I photograph the dashboard of my car every day to register the mileage for work. I use OpenCv to detect the region of the digital displayed mileage, crop to the numbers and match them. The method I use now to determine what numbers are displayed is working for (lets say) 95% of the cases. Finding the numbers is working fine (resize, rotate, correct perspective). Matching the numbers I find still a bit tricky.
The method I use now is determining the center location of each part/stripe that makes up the digit and match the difference of the center to predefined values. To find the center I use blob detection of open cv.
is then converted to a binary image
and blob detection is used to find the center of each blob (marked with red)
The center location of each blob is compared (squared distance) to the center location of a predefined set of locations. And the least square distance is related to what stripe of the digit it is. Then the combination of the stripes found is compared to a dictionary containing the stripe locations for each digit.

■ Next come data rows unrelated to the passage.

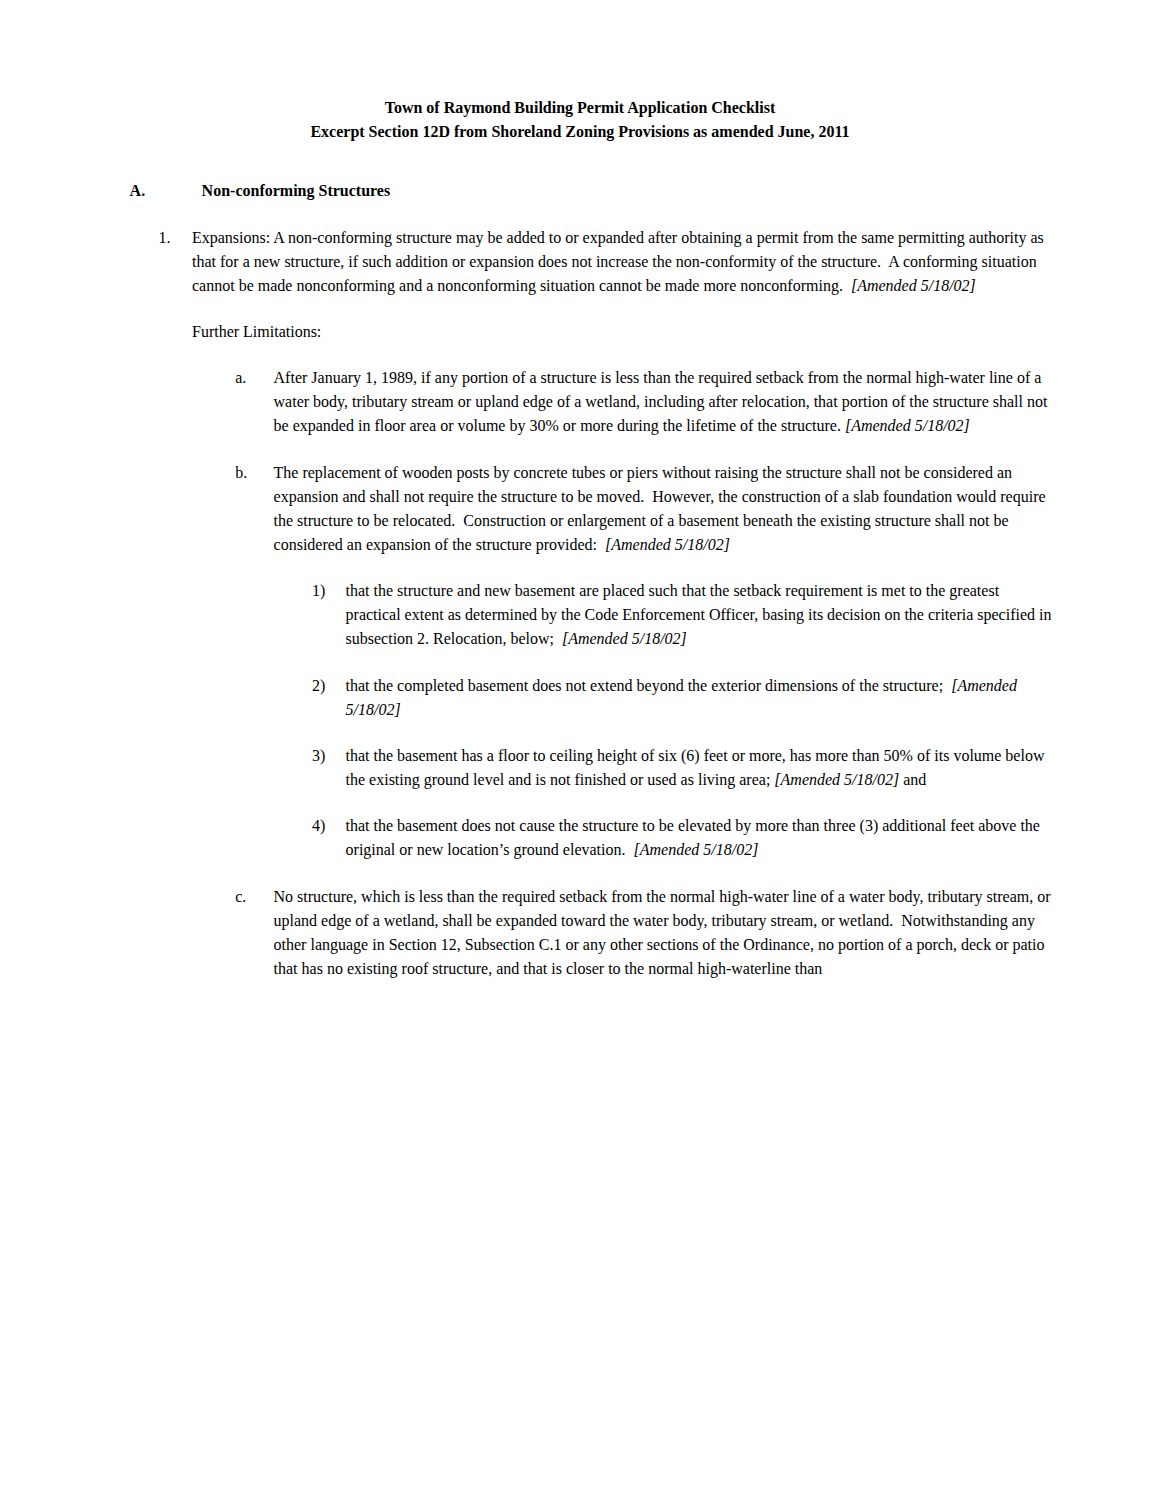Town of Raymond Building Permit Application Checklist
Excerpt Section 12D from Shoreland Zoning Provisions as amended June, 2011
A.
Non-conforming Structures
1.
Expansions: A non-conforming structure may be added to or expanded after obtaining a permit from the same permitting authority as that for a new structure, if such addition or expansion does not increase the non-conformity of the structure. A conforming situation cannot be made nonconforming and a nonconforming situation cannot be made more nonconforming. [Amended 5/18/02]
Further Limitations:
a.
After January 1, 1989, if any portion of a structure is less than the required setback from the normal high-water line of a water body, tributary stream or upland edge of a wetland, including after relocation, that portion of the structure shall not be expanded in floor area or volume by 30% or more during the lifetime of the structure. [Amended 5/18/02]
b.
The replacement of wooden posts by concrete tubes or piers without raising the structure shall not be considered an expansion and shall not require the structure to be moved. However, the construction of a slab foundation would require the structure to be relocated. Construction or enlargement of a basement beneath the existing structure shall not be considered an expansion of the structure provided: [Amended 5/18/02]
1)
that the structure and new basement are placed such that the setback requirement is met to the greatest practical extent as determined by the Code Enforcement Officer, basing its decision on the criteria specified in subsection 2. Relocation, below; [Amended 5/18/02]
2)
that the completed basement does not extend beyond the exterior dimensions of the structure; [Amended 5/18/02]
3)
that the basement has a floor to ceiling height of six (6) feet or more, has more than 50% of its volume below the existing ground level and is not finished or used as living area; [Amended 5/18/02] and
4)
that the basement does not cause the structure to be elevated by more than three (3) additional feet above the original or new location’s ground elevation. [Amended 5/18/02]
c.
No structure, which is less than the required setback from the normal high-water line of a water body, tributary stream, or upland edge of a wetland, shall be expanded toward the water body, tributary stream, or wetland. Notwithstanding any other language in Section 12, Subsection C.1 or any other sections of the Ordinance, no portion of a porch, deck or patio that has no existing roof structure, and that is closer to the normal high-waterline than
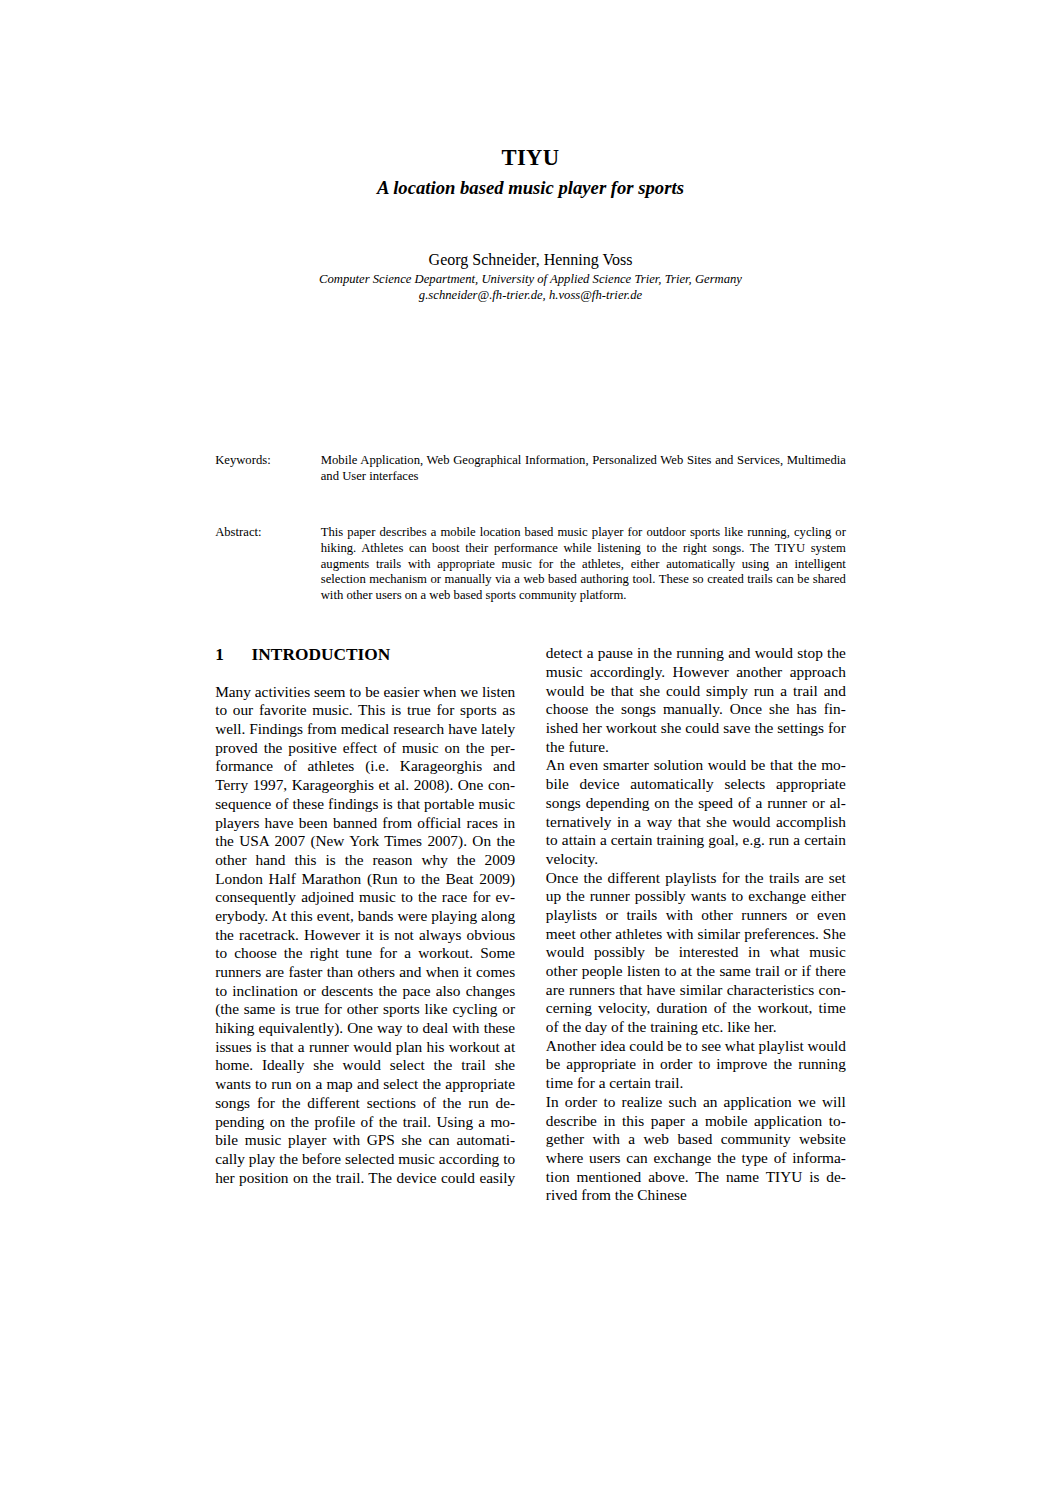TIYU
A location based music player for sports
Georg Schneider, Henning Voss
Computer Science Department, University of Applied Science Trier, Trier, Germany
g.schneider@.fh-trier.de, h.voss@fh-trier.de
Keywords:
Mobile Application, Web Geographical Information, Personalized Web Sites and Services, Multimedia and User interfaces
Abstract:
This paper describes a mobile location based music player for outdoor sports like running, cycling or hiking. Athletes can boost their performance while listening to the right songs. The TIYU system augments trails with appropriate music for the athletes, either automatically using an intelligent selection mechanism or manually via a web based authoring tool. These so created trails can be shared with other users on a web based sports community platform.
1 INTRODUCTION
Many activities seem to be easier when we listen to our favorite music. This is true for sports as well. Findings from medical research have lately proved the positive effect of music on the performance of athletes (i.e. Karageorghis and Terry 1997, Karageorghis et al. 2008). One consequence of these findings is that portable music players have been banned from official races in the USA 2007 (New York Times 2007). On the other hand this is the reason why the 2009 London Half Marathon (Run to the Beat 2009) consequently adjoined music to the race for everybody. At this event, bands were playing along the racetrack. However it is not always obvious to choose the right tune for a workout. Some runners are faster than others and when it comes to inclination or descents the pace also changes (the same is true for other sports like cycling or hiking equivalently). One way to deal with these issues is that a runner would plan his workout at home. Ideally she would select the trail she wants to run on a map and select the appropriate songs for the different sections of the run depending on the profile of the trail. Using a mobile music player with GPS she can automatically play the before selected music according to her position on the trail. The device could easily detect a pause in the running and would stop the music accordingly. However another approach would be that she could simply run a trail and choose the songs manually. Once she has finished her workout she could save the settings for the future.
An even smarter solution would be that the mobile device automatically selects appropriate songs depending on the speed of a runner or alternatively in a way that she would accomplish to attain a certain training goal, e.g. run a certain velocity.
Once the different playlists for the trails are set up the runner possibly wants to exchange either playlists or trails with other runners or even meet other athletes with similar preferences. She would possibly be interested in what music other people listen to at the same trail or if there are runners that have similar characteristics concerning velocity, duration of the workout, time of the day of the training etc. like her.
Another idea could be to see what playlist would be appropriate in order to improve the running time for a certain trail.
In order to realize such an application we will describe in this paper a mobile application together with a web based community website where users can exchange the type of information mentioned above. The name TIYU is derived from the Chinese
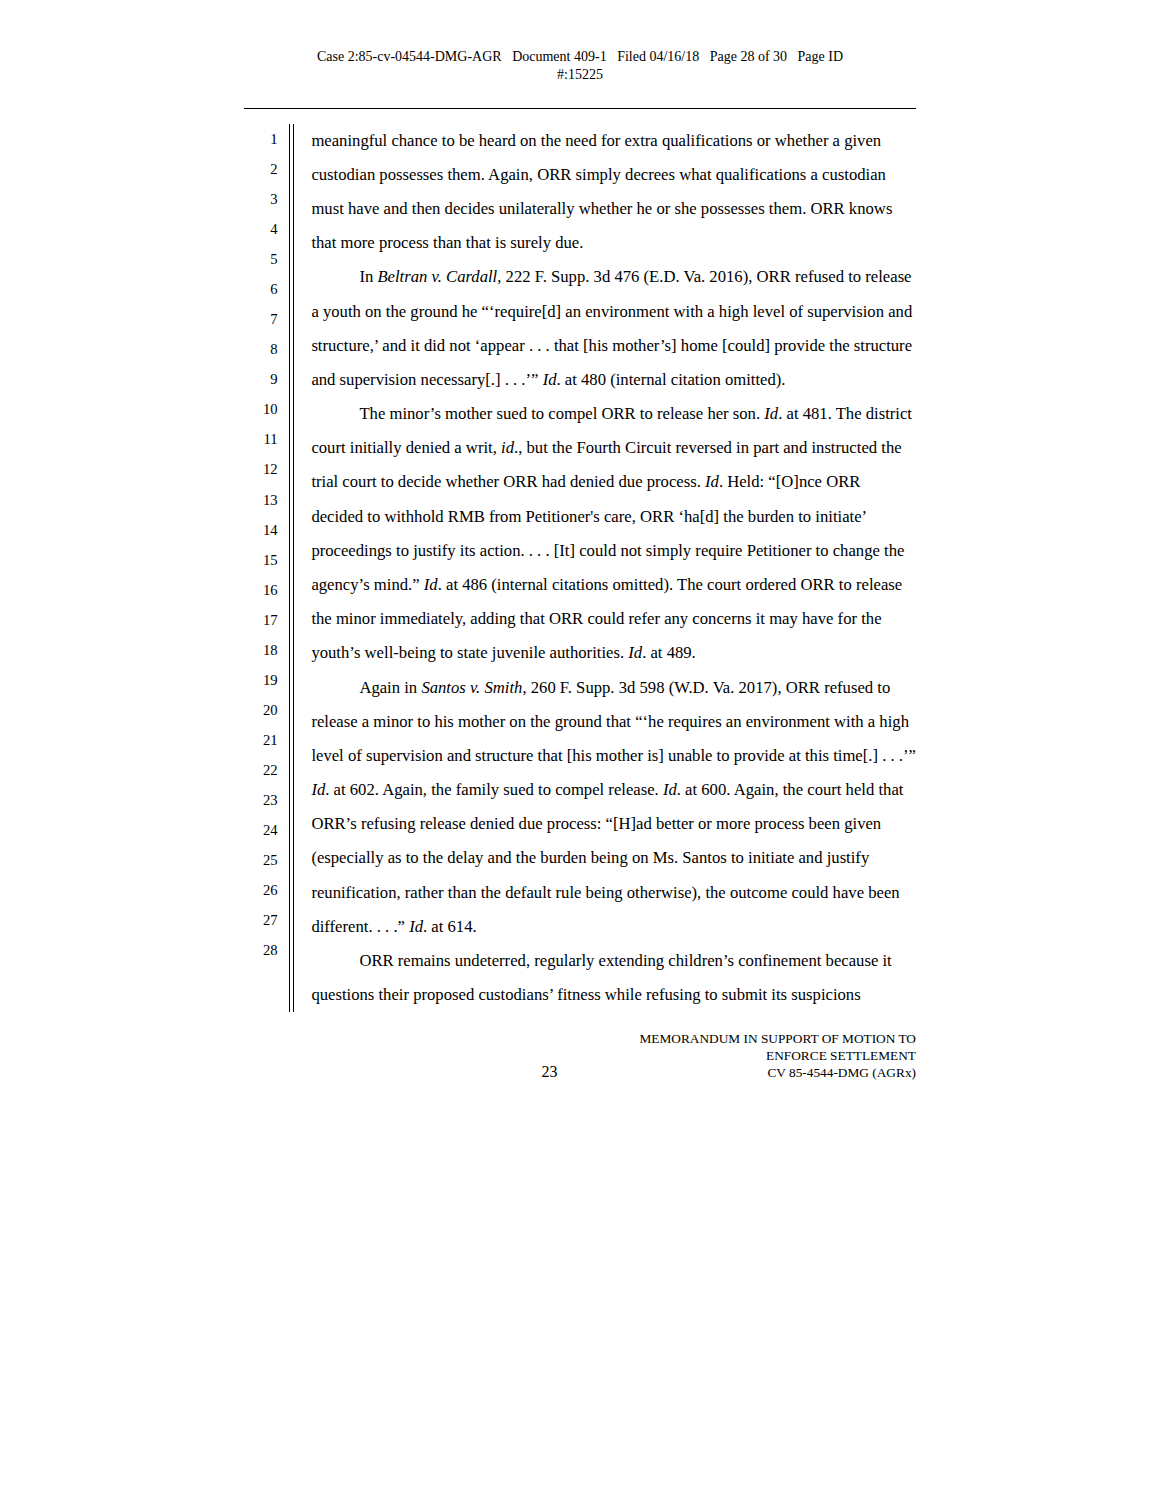Case 2:85-cv-04544-DMG-AGR Document 409-1 Filed 04/16/18 Page 28 of 30 Page ID
#:15225
1
2
3
4
5
6
7
8
9
10
11
12
13
14
15
16
17
18
19
20
21
22
23
24
25
26
27
28
meaningful chance to be heard on the need for extra qualifications or whether a given custodian possesses them. Again, ORR simply decrees what qualifications a custodian must have and then decides unilaterally whether he or she possesses them. ORR knows that more process than that is surely due.
In Beltran v. Cardall, 222 F. Supp. 3d 476 (E.D. Va. 2016), ORR refused to release a youth on the ground he “‘require[d] an environment with a high level of supervision and structure,’ and it did not ‘appear . . . that [his mother’s] home [could] provide the structure and supervision necessary[.] . . .’” Id. at 480 (internal citation omitted).
The minor’s mother sued to compel ORR to release her son. Id. at 481. The district court initially denied a writ, id., but the Fourth Circuit reversed in part and instructed the trial court to decide whether ORR had denied due process. Id. Held: “[O]nce ORR decided to withhold RMB from Petitioner's care, ORR ‘ha[d] the burden to initiate’ proceedings to justify its action. . . . [It] could not simply require Petitioner to change the agency’s mind.” Id. at 486 (internal citations omitted). The court ordered ORR to release the minor immediately, adding that ORR could refer any concerns it may have for the youth’s well-being to state juvenile authorities. Id. at 489.
Again in Santos v. Smith, 260 F. Supp. 3d 598 (W.D. Va. 2017), ORR refused to release a minor to his mother on the ground that “‘he requires an environment with a high level of supervision and structure that [his mother is] unable to provide at this time[.] . . .’” Id. at 602. Again, the family sued to compel release. Id. at 600. Again, the court held that ORR’s refusing release denied due process: “[H]ad better or more process been given (especially as to the delay and the burden being on Ms. Santos to initiate and justify reunification, rather than the default rule being otherwise), the outcome could have been different. . . .” Id. at 614.
ORR remains undeterred, regularly extending children’s confinement because it questions their proposed custodians’ fitness while refusing to submit its suspicions
23
MEMORANDUM IN SUPPORT OF MOTION TO
ENFORCE SETTLEMENT
CV 85-4544-DMG (AGRx)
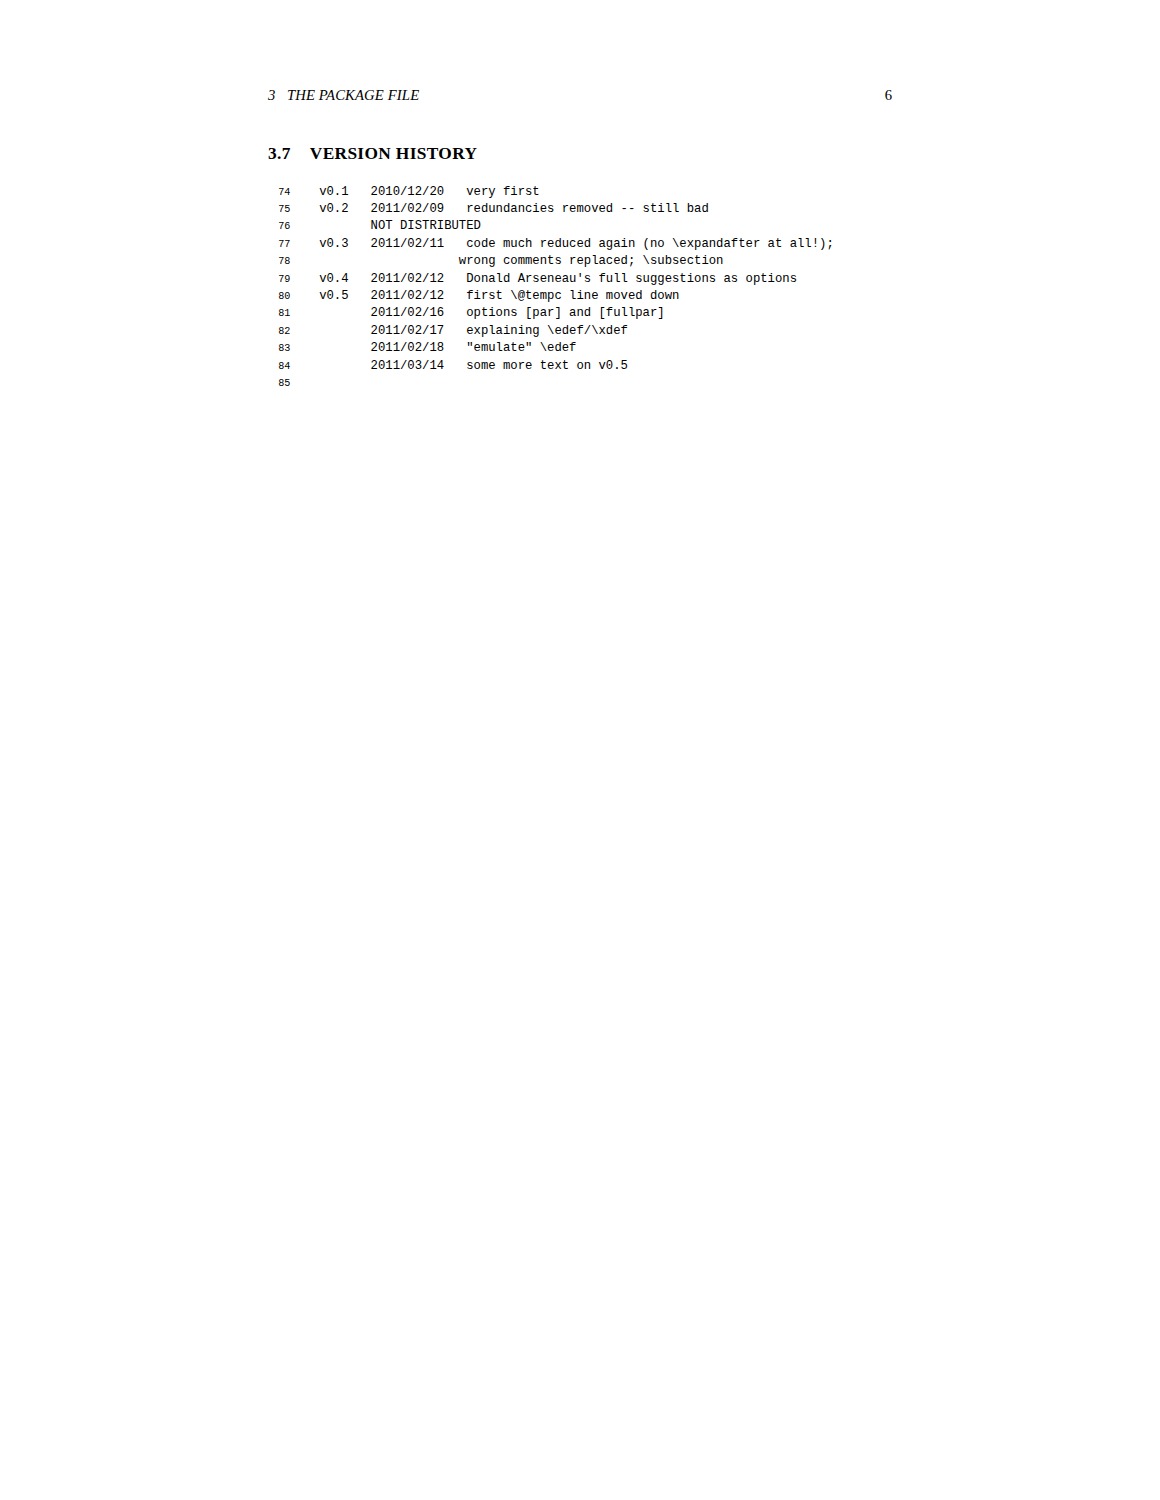3 THE PACKAGE FILE 6
3.7 VERSION HISTORY
74  v0.1   2010/12/20   very first
75  v0.2   2011/02/09   redundancies removed -- still bad
76         NOT DISTRIBUTED
77  v0.3   2011/02/11   code much reduced again (no \expandafter at all!);
78                     wrong comments replaced; \subsection
79  v0.4   2011/02/12   Donald Arseneau's full suggestions as options
80  v0.5   2011/02/12   first \@tempc line moved down
81         2011/02/16   options [par] and [fullpar]
82         2011/02/17   explaining \edef/\xdef
83         2011/02/18   "emulate" \edef
84         2011/03/14   some more text on v0.5
85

The problem I have now is that, although the images are normalized, sometimes more blobs are detected because the the threshold for making the binary image leave out pixels unexpectedly in the center of a blob. And blob detection sees that are separate blobs.
Is there a better approach to determine what digit it is using the particular display of the digits shown above? 'Better' would be: more robust, simpelere, less logic/code required, more universal applicable. I don't want to pull in a whole OCR library for this, if possible.